By Rosemary McGinn
The Upper West Side has long been home to a thriving community of loosely organized 12-Step groups that provide life-saving support through meetings and face-to-face fellowship.
Often referred to as “mutual-aid” groups by experts, all kinds of 12-Step groups have found meeting places in the neighborhood, including Alcoholics Anonymous (AA), Al-Anon Family Groups (a 12-Step program for relatives and friends of alcoholics), Narcotics Anonymous (NA), Naranon Family Groups, Sex Addicts Anonymous, Overeaters Anonymous, Gamblers Anonymous, Debtors Anonymous, and others.
Many major 12-Step fellowships have a history of seeking out people who are beyond the reach of traditional meetings. AA has a well-established infrastructure for connecting with the homebound, incarcerated, those living in remote areas, or service members stationed in far-flung areas. Before the pandemic, there was a small but well-organized presence of online AA groups, Online Intergroup of Alcoholics Anonymous (OIAA).
So, on March 22, 2020, when New York State banned non-essential gatherings of individuals of any size for any reason, many 12-Step groups and members knew exactly what to do to shift to digital platforms.
New York Intergroup is where the business of local AA gets done. The office’s small staff responded to the crisis with alacrity and ingenuity, starting with securing an enterprise license — a contract that allows purchase of a software product at a discounted, fixed rate for a certain period of time — with a leading provider of remote conferences, Zoom. They offered no-cost Zoom accounts for groups that could support up to 1,000 participants.
Intergroup also helped groups set up and host virtual meetings, creating resources such as meeting listings and user guides. Special workers were hired to provide technical support, rather than the volunteers who form the heart of the outreach function. That enterprise license was only terminated in March 2022, after months of assisting groups as they sought their own licenses. Intergroup continues to offer help and guidance as groups consider re-opening in-person meetings.

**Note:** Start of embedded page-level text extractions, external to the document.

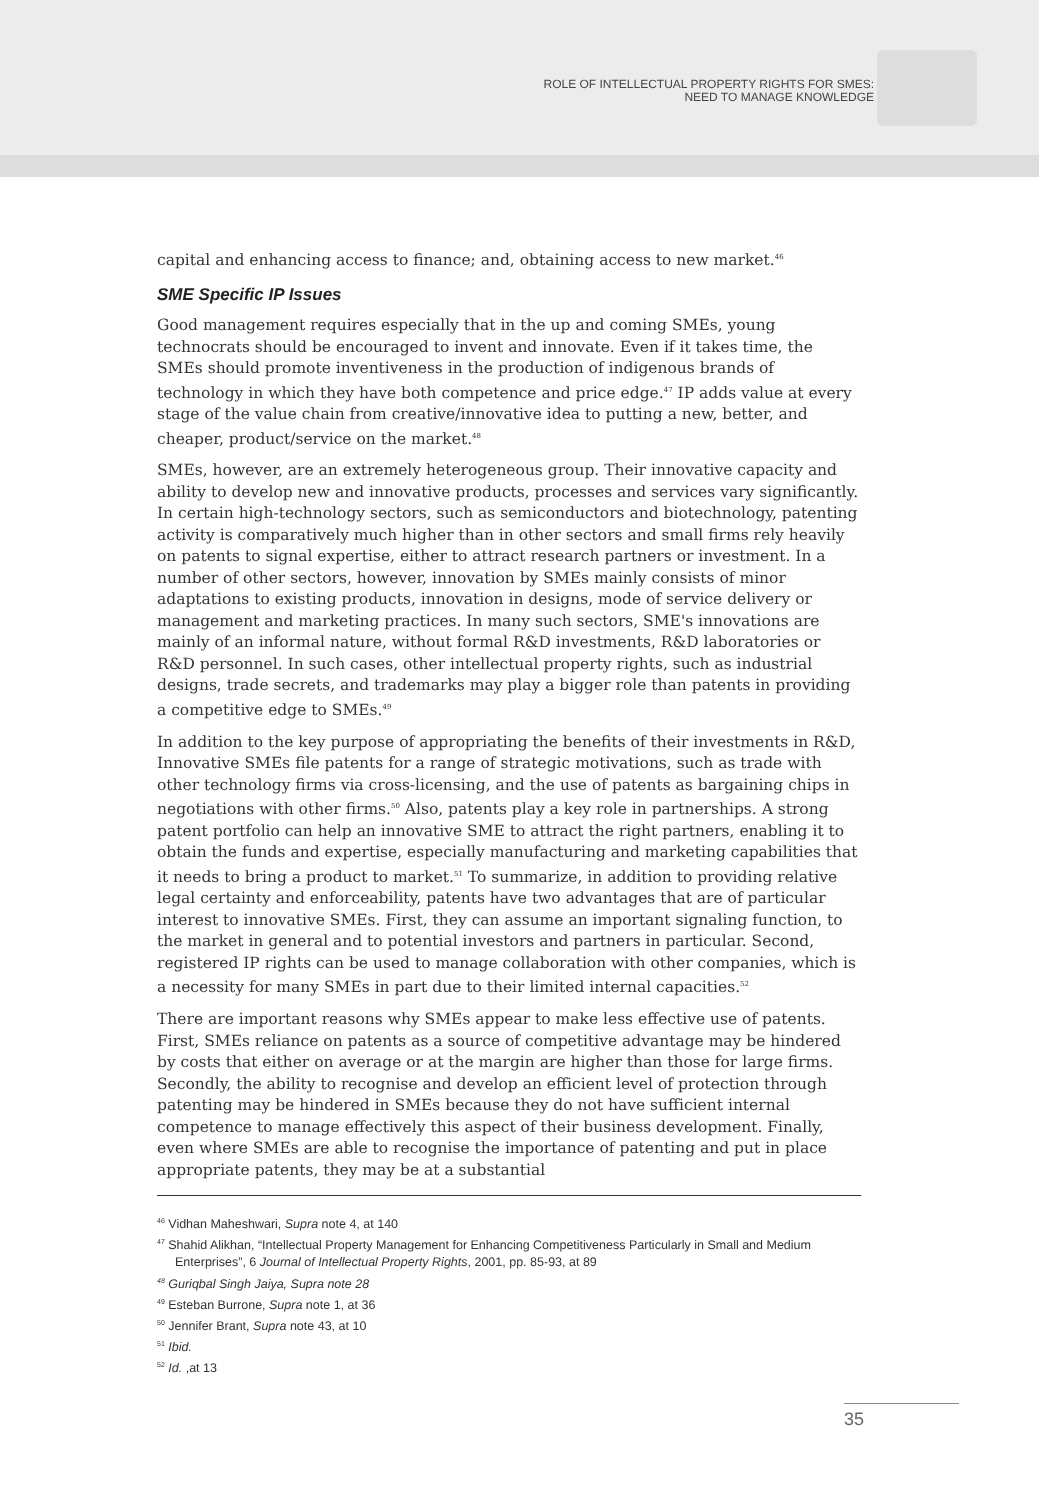ROLE OF INTELLECTUAL PROPERTY RIGHTS FOR SMES:
NEED TO MANAGE KNOWLEDGE
capital and enhancing access to finance; and, obtaining access to new market.<sup>46</sup>
SME Specific IP Issues
Good management requires especially that in the up and coming SMEs, young technocrats should be encouraged to invent and innovate. Even if it takes time, the SMEs should promote inventiveness in the production of indigenous brands of technology in which they have both competence and price edge.<sup>47</sup> IP adds value at every stage of the value chain from creative/innovative idea to putting a new, better, and cheaper, product/service on the market.<sup>48</sup>
SMEs, however, are an extremely heterogeneous group. Their innovative capacity and ability to develop new and innovative products, processes and services vary significantly. In certain high-technology sectors, such as semiconductors and biotechnology, patenting activity is comparatively much higher than in other sectors and small firms rely heavily on patents to signal expertise, either to attract research partners or investment. In a number of other sectors, however, innovation by SMEs mainly consists of minor adaptations to existing products, innovation in designs, mode of service delivery or management and marketing practices. In many such sectors, SME's innovations are mainly of an informal nature, without formal R&D investments, R&D laboratories or R&D personnel. In such cases, other intellectual property rights, such as industrial designs, trade secrets, and trademarks may play a bigger role than patents in providing a competitive edge to SMEs.<sup>49</sup>
In addition to the key purpose of appropriating the benefits of their investments in R&D, Innovative SMEs file patents for a range of strategic motivations, such as trade with other technology firms via cross-licensing, and the use of patents as bargaining chips in negotiations with other firms.<sup>50</sup> Also, patents play a key role in partnerships. A strong patent portfolio can help an innovative SME to attract the right partners, enabling it to obtain the funds and expertise, especially manufacturing and marketing capabilities that it needs to bring a product to market.<sup>51</sup> To summarize, in addition to providing relative legal certainty and enforceability, patents have two advantages that are of particular interest to innovative SMEs. First, they can assume an important signaling function, to the market in general and to potential investors and partners in particular. Second, registered IP rights can be used to manage collaboration with other companies, which is a necessity for many SMEs in part due to their limited internal capacities.<sup>52</sup>
There are important reasons why SMEs appear to make less effective use of patents. First, SMEs reliance on patents as a source of competitive advantage may be hindered by costs that either on average or at the margin are higher than those for large firms. Secondly, the ability to recognise and develop an efficient level of protection through patenting may be hindered in SMEs because they do not have sufficient internal competence to manage effectively this aspect of their business development. Finally, even where SMEs are able to recognise the importance of patenting and put in place appropriate patents, they may be at a substantial
<sup>46</sup> Vidhan Maheshwari, Supra note 4, at 140
<sup>47</sup> Shahid Alikhan, “Intellectual Property Management for Enhancing Competitiveness Particularly in Small and Medium Enterprises”, 6 Journal of Intellectual Property Rights, 2001, pp. 85-93, at 89
<sup>48</sup> Guriqbal Singh Jaiya, Supra note 28
<sup>49</sup> Esteban Burrone, Supra note 1, at 36
<sup>50</sup> Jennifer Brant, Supra note 43, at 10
<sup>51</sup> Ibid.
<sup>52</sup> Id. ,at 13
35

Is In-Person Indispensable?
Experts and lay people have assumed that in-person meetings are indispensable to 12-Step recovery, as evidenced by the previous paucity of virtual meetings. But as the pandemic continues to twist and turn through New York, we may be learning otherwise. Today, remote meetings that use technology (like Zoom) are “home” to hundreds, maybe thousands, of “Zoom babies” – people whose entire experience of AA has been remote. Many of them say they had tried to get sober via face-to-face meetings, but were unsuccessful.
While virtual groups started as a stopgap way to get through the pandemic, both participants and experts say virtual sessions have some clear advantages and will likely become a permanent part of recovery.
It’s hard to assess the size of the 12-Step community anywhere, and the Upper West Side is no exception. Each group is autonomous, not “reporting in” to a governing body; the local and international offices are there to serve the groups, not control them. The number of groups does not capture the scale or number of individuals attending. Nonetheless we pursue here some imperfect strategies to get a sense of how the pandemic has affected Upper West Side 12-Step groups and members.
Pre-pandemic, the Upper West Side was home to 169 AA meetings at all times of day and night. Today, 138 meetings are listed for the Upper West Side: 65 virtual and 73 in-person.
One of the most popular and prominent meeting spaces for all mutual-aid groups on the Upper West Side is “The Little Room”. (See the photo above.) Nestled under the parish house of Holy Name of Jesus-Saint Gregory the Great Parish, at 207 West 96th Street, meetings start at The Little Room every day at 6 am, with the doors closing after 11 pm. Pre-pandemic, capacity was about 40; it’s now subject to adjustment.
In another example, a thriving Al-Anon group held two meetings every Saturday afternoon on West 99th Street, with up to 100 participants at each meeting. Within weeks of the lockdown, they banded together to launch two virtual meetings that sometimes draw over 100 participants each. The group has just re-opened an in-person meeting on Saturdays, limited to 30 people. So, while this group formerly hosted around 150 participants weekly, today it averages about the same albeit in different formats.
The story of the Upper West Side 12-Step community is relevant not just to people who attend meetings and their families and friends, but, given its intricate interdependence with the community, it affects all of us.
Rosemary McGinn is a lawyer and a Credentialed Alcoholism and Substance Abuse Counselor (CASAC).